Unser Glaube ist der Sieg, der die Welt überwunden hat. (1. Johannesbrief 5,4)
Was für ein Wort! Wir sind Sieger! Wie fühlt sich ein Sieger? Wenn er seinen Sieg ehrlich errungen hat: Gut. Er fühlt sich großartig, stark, befreit von der Last, befreit von Sorgen! Und so hat unser Glaube uns Sieg geschenkt, die Welt kann uns nicht mehr besiegen, wir haben sie überwunden. Nun schauen wir uns an. Was sind wir für Sieger? Wir humpeln und murren durchs Leben. Wir zackern und klagen herum. Wir nehmen gar nicht wahr, dass wir schon längst gesiegt haben. Wir kämpfen weiter und weiter, verausgaben uns und verwunden uns. Ja, so sind wir. Aber heißt es, dass der strahlende Sieger immer unversehrt ist? Wir sind Sieger. Wir sind großartig und stark – aber mit den Blessuren, die das Leben mit sich brachte. Über all das, was wir an körperlichen und seelischen Wunden und Narben mit uns herumtragen, können wir stolz sein. Wie Sieger eben: All das hat uns nicht kleingekriegt, denn der Glaube ist unsere Stärke.
Unser Glaube ist der Sieg, der die Welt überwunden hat (1. Johannesbrief 5,4).
Unser Glaube ist der Sieg, der die Welt überwunden hat. Was für ein Satz des Apostels, der mit den anderen Jüngern mit Jesus durch Galiläa gezogen war. Was für eine Zuversicht spricht daraus, wie hochgemut muss dieser Glaube sein, wie freudig, stolz ist er über diesen Glauben. Und dann sehen wir unseren Glauben an: Wir halten ihn zurück. Wir werfen ihn gar nicht mehr in den Kampf, sondern halten ihn zurück, ziehen den Schwanz ein, er kennt keine Siege – aber auch keine Niederlagen, weil wir ihn forthalten aus allen Auseinandersetzungen. Und so verkümmert er wie ein Pflänzchen ohne Licht und Wasser. Keiner bemerkt ihn. Wie kann der Apostel Johannes vom Sieg des Glaubens sprechen, der die Welt überwunden hat? Weil er auf den schaut, von dem der Glaube kommt. Er ist kein Leisetreter, sondern lässt seinen Glauben von Christus bestimmt sein. Wollen wir die Welt eigentlich überwinden? Sie ist doch so schön! Irgendwann muss sie jeder hinter sich lassen. Aber darum geht es hier nicht. Hier geht es darum, sich in der Welt, die ja im Kern gute Schöpfung Gottes ist, nicht von dieser Welt mit ihren guten und bösen Seiten bestimmen, beherrschen zu lassen. Der Glaube ist der Sieg, da er in dieser Welt mit Gott lebt – und sie darum überwunden hat.

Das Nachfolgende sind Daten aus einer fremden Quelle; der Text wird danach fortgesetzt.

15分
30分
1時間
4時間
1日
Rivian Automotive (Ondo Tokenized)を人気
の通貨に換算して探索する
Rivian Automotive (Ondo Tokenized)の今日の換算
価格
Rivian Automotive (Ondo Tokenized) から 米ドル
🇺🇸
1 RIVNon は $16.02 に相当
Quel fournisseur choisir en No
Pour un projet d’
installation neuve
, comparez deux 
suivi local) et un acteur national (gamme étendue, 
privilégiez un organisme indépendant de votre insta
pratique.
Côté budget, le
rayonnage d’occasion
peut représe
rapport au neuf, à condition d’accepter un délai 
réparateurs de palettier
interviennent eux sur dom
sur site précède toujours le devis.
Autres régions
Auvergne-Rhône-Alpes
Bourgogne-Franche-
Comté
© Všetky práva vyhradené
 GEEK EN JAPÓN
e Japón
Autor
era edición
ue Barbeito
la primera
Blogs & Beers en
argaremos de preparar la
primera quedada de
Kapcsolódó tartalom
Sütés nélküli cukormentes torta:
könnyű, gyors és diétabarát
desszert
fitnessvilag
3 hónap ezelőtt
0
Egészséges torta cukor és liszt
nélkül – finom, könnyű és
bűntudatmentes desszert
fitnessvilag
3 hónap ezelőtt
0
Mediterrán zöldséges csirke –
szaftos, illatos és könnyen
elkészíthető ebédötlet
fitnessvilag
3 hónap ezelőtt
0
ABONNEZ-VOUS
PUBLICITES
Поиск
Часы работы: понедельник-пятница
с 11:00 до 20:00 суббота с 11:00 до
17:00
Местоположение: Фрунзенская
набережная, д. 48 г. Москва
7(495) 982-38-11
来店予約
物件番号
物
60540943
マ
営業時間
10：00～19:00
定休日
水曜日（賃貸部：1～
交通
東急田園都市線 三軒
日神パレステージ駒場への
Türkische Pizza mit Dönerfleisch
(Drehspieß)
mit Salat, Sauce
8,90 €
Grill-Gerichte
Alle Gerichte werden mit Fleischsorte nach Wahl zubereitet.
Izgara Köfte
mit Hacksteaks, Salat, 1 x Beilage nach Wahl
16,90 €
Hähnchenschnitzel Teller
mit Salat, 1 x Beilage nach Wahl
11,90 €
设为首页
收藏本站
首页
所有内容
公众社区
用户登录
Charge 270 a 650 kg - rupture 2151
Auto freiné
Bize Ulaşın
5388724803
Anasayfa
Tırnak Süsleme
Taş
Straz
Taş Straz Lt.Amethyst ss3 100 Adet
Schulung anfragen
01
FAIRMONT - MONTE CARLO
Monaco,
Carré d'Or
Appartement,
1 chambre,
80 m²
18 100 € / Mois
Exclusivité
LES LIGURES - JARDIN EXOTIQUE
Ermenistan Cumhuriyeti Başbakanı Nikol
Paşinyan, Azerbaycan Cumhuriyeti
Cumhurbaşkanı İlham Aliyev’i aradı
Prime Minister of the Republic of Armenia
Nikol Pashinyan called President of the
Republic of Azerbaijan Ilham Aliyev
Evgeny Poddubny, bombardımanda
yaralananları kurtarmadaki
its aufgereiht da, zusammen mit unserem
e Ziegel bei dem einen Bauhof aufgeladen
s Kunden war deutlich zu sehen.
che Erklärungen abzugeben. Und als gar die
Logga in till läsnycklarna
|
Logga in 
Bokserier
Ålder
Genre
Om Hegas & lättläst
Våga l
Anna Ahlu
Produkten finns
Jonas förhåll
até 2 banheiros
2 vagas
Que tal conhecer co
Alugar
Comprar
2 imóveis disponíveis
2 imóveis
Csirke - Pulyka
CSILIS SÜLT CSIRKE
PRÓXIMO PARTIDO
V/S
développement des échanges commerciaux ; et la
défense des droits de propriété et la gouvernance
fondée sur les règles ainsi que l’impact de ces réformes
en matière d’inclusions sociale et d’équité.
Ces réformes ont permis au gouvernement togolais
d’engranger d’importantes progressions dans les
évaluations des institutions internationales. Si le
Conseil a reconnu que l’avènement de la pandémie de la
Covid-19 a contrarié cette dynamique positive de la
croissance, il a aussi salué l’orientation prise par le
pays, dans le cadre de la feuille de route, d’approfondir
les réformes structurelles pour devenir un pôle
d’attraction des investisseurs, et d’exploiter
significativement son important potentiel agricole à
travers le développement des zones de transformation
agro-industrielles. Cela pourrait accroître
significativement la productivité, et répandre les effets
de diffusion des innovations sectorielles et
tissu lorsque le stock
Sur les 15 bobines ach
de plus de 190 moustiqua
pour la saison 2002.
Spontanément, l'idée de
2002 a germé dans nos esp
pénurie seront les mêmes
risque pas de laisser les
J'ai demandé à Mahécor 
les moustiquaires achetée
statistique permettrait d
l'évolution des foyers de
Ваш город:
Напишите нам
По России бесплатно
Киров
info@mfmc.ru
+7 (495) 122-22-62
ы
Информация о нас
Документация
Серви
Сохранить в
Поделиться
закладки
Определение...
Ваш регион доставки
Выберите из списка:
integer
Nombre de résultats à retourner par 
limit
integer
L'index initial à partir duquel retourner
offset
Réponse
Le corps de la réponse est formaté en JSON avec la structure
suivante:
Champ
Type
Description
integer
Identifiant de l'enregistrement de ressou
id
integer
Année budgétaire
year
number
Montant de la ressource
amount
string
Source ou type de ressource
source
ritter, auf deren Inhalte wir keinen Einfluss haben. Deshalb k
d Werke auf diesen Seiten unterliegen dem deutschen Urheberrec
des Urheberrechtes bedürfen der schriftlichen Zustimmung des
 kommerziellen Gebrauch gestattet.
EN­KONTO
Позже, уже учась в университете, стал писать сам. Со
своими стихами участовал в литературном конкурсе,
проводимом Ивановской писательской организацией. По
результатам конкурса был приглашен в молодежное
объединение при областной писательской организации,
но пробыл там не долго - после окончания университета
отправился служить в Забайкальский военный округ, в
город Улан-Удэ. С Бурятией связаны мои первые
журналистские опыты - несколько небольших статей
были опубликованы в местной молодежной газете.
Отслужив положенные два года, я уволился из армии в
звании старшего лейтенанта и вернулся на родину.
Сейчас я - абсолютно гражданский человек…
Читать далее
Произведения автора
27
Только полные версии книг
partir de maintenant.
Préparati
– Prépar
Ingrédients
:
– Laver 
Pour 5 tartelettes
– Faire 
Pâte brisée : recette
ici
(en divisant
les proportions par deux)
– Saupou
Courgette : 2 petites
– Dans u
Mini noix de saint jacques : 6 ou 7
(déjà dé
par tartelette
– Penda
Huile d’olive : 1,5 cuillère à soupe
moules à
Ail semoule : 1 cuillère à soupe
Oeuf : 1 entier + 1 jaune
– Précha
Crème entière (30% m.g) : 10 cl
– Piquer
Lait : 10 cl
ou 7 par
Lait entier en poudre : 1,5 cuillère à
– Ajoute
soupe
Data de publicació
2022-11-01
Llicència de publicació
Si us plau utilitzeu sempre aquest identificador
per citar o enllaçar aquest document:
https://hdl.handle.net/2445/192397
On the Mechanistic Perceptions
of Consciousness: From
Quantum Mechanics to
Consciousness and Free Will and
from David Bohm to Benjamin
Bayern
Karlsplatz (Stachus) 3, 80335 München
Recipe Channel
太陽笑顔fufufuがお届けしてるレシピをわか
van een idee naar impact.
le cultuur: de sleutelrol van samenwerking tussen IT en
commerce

Unser Glaube ist der Sieg, der die Welt überwunden hat (1. Johannesbrief 5,4).
Eine alte Frau lebte in ihrem Zimmerchen. Tagaus, tagein. Sie wurde geplagt von kleinen Schmerzen, die ihr aber sehr groß schienen. Sie ärgerte sich maßlos über Menschen, die sich ihr gegenüber ein wenig anders verhalten haben, als sie es sich gewünscht hatte. Lange hafteten ihre Gedanken an diesen Unpässlichkeiten. Sie wurde immer grantiger und missmutiger. Auch wies sie Menschen von ihrer Tür zornig weg. Eines Tages bekam sie einen Brief. Der König möchte mal sehen, wie alte Menschen in seinem Land so leben und so plane er, sie in zwei Wochen zu besuchen. Sie wurde ganz aufgeregt. Sie machte Pläne für das Essen, sie räumte auf, sie putzte. Sie kaufte Blumen und buk und kochte und wusch und zupfte. Die kleinen Schmerzen plagten sie nicht mehr. Kam ihr ein anderer Mensch quer, nahm sie es nicht übel, bemerkte es gar nicht; und wenn ein Mensch an ihre Tür kam, überhäufte sie ihn mit dem Selbstgebackenem. Sie konnte nicht mehr übellaunig sein, denn sie hatte anderes zu denken und tun: Der König kommt. Sie hatte ein anderes Ziel: Dem König sollte es gut bei ihr gehen und mit ihm allen Menschen.
Und so geht es auch Christinnen und Christen. Sie schauen auf den kommenden König, sie schauen auf den, der sie zu sich nehmen wird. Er steht ihnen im Sinn. Er allein. Und so prägt dieser König den Alltag der Christen.